-- Opening Marker --

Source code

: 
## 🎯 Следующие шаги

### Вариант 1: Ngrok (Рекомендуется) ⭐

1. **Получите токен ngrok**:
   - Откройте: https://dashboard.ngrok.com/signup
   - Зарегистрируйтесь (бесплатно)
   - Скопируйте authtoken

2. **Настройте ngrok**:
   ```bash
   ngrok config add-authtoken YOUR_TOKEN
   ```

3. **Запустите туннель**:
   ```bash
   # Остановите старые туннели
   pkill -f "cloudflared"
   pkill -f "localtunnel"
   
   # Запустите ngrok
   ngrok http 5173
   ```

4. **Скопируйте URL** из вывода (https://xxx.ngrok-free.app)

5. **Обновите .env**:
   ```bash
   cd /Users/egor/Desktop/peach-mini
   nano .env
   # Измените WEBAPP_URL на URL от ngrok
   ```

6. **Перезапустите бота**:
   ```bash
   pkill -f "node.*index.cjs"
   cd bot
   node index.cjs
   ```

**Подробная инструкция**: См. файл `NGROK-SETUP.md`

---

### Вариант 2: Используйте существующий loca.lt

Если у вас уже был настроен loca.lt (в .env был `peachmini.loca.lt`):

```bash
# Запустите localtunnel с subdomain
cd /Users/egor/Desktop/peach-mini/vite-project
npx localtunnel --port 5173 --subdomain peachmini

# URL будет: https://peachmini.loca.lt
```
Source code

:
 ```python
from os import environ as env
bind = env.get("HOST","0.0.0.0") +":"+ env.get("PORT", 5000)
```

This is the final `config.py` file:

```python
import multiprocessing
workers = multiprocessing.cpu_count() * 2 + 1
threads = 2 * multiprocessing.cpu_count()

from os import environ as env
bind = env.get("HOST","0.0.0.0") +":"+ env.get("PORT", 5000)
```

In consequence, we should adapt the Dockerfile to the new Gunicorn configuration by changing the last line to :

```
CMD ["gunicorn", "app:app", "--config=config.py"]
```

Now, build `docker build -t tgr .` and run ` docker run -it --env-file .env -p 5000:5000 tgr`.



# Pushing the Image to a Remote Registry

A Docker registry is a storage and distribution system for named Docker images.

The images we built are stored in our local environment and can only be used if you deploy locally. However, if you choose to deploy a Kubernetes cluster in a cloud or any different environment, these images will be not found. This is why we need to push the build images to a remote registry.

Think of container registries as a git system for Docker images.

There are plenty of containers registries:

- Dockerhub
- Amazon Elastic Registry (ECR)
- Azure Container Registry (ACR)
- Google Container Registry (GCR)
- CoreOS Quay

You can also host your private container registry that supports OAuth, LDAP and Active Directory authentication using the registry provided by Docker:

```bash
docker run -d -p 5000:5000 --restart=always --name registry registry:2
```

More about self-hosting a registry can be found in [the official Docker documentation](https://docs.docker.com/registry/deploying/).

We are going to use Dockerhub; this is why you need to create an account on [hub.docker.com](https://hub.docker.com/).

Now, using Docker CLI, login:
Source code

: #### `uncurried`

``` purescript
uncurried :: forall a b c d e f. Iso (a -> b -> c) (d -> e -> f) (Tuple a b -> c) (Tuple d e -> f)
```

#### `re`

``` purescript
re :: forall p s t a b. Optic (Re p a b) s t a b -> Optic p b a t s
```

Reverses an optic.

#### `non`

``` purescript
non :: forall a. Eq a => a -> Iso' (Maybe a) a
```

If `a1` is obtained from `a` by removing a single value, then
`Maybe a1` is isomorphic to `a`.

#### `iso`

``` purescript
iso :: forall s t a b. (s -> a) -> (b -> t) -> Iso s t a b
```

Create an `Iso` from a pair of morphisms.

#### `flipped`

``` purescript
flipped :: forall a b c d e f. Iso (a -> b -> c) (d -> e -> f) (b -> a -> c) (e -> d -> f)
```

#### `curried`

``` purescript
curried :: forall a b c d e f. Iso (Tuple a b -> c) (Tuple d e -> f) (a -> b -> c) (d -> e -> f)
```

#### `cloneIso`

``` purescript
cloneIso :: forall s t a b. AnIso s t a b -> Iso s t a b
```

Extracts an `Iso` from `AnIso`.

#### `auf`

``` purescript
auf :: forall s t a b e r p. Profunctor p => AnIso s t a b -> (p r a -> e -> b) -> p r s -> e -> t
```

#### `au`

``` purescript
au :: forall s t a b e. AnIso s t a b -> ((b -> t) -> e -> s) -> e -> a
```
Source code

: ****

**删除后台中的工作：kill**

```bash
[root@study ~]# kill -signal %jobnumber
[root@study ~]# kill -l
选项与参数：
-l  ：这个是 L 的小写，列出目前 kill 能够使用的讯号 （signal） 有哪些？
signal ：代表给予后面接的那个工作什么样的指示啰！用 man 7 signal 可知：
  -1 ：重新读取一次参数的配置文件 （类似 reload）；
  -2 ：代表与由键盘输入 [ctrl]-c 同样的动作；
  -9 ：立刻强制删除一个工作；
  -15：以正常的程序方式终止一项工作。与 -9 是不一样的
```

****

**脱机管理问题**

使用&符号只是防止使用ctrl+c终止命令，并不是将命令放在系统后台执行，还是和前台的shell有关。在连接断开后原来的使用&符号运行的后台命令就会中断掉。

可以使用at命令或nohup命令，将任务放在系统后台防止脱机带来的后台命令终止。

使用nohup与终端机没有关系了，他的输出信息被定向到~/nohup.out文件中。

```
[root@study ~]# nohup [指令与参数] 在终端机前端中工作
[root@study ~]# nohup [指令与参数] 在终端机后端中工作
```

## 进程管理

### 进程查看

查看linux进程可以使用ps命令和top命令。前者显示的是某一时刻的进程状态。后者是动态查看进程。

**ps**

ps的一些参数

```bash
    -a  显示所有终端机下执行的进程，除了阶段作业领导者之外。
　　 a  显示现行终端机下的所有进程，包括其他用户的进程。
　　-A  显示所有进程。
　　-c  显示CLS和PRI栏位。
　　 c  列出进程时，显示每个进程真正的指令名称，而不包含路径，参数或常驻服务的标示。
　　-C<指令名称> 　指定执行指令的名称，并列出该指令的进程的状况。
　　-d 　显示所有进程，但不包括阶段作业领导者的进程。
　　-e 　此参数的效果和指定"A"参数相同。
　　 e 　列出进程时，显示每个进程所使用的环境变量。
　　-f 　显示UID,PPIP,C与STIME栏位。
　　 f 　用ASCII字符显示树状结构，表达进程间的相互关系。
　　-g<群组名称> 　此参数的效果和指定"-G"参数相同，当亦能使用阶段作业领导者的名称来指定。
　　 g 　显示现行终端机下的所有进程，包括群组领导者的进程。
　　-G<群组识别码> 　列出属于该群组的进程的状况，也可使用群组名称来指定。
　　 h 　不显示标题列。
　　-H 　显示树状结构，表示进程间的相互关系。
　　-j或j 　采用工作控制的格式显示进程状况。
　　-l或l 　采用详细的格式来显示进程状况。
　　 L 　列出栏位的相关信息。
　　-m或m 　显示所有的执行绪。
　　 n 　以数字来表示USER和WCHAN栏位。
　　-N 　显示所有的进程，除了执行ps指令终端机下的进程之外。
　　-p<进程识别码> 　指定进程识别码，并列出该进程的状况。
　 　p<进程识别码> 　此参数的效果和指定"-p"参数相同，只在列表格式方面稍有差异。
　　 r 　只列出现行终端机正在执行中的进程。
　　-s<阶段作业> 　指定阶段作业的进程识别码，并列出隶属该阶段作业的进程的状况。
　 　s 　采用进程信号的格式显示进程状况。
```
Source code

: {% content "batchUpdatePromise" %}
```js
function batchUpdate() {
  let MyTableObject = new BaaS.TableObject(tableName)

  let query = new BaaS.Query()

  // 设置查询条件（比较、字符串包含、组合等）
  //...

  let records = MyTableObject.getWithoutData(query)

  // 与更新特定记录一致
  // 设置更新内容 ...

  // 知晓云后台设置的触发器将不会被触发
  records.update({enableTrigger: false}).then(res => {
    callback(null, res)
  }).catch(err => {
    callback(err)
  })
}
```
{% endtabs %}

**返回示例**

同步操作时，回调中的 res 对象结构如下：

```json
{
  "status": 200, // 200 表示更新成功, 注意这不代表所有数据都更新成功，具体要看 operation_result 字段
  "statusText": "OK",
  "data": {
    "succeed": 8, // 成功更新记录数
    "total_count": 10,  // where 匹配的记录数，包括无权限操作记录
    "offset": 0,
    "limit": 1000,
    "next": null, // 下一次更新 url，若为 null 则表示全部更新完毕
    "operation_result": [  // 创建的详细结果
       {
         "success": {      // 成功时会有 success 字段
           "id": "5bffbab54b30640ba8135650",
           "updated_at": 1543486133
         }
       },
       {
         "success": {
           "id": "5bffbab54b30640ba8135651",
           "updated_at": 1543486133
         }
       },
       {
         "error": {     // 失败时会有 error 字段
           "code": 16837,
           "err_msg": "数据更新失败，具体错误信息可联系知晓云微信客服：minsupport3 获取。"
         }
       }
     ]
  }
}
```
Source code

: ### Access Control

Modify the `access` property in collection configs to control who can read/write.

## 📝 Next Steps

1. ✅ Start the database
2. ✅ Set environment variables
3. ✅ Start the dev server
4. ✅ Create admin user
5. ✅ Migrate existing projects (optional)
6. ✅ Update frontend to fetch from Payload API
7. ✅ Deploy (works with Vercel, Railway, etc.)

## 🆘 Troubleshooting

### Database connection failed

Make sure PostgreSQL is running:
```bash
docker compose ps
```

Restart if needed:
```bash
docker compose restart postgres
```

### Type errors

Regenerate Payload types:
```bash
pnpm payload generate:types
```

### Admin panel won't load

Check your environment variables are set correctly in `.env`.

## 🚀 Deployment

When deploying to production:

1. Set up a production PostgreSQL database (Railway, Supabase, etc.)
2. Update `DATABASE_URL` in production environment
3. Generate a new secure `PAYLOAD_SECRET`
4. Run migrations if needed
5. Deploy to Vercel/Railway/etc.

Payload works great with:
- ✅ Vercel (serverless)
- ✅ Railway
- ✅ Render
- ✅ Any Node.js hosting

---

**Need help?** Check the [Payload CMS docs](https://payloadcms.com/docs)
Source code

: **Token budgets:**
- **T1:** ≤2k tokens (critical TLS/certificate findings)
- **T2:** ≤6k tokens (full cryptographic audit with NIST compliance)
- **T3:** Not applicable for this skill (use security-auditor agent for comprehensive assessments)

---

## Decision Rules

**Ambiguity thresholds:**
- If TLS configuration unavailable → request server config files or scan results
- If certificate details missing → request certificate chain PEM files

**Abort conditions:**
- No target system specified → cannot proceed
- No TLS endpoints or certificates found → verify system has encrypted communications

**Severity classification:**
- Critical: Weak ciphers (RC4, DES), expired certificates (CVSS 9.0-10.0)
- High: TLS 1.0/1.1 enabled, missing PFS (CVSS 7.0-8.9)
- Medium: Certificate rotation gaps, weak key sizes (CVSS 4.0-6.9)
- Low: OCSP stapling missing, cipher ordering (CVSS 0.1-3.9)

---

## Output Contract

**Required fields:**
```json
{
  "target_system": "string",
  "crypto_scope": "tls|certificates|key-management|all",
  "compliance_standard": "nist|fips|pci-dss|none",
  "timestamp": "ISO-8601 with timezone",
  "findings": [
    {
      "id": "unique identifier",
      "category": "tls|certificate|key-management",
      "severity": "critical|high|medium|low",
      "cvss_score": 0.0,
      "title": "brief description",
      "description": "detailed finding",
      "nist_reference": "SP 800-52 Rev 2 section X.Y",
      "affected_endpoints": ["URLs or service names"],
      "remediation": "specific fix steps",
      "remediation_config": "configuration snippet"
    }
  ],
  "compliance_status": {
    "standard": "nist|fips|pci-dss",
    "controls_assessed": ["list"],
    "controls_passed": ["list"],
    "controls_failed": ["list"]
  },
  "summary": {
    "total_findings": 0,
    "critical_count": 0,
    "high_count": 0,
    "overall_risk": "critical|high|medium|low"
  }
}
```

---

-- Closing Marker --

WHAT YOU ARE ASKED TO DO:
Looking over the records, find each line with the word "Maybe" and copy it.

EXERCISE SOLUTION:
non :: forall a. Eq a => a -> Iso' (Maybe a) a
`Maybe a1` is isomorphic to `a`.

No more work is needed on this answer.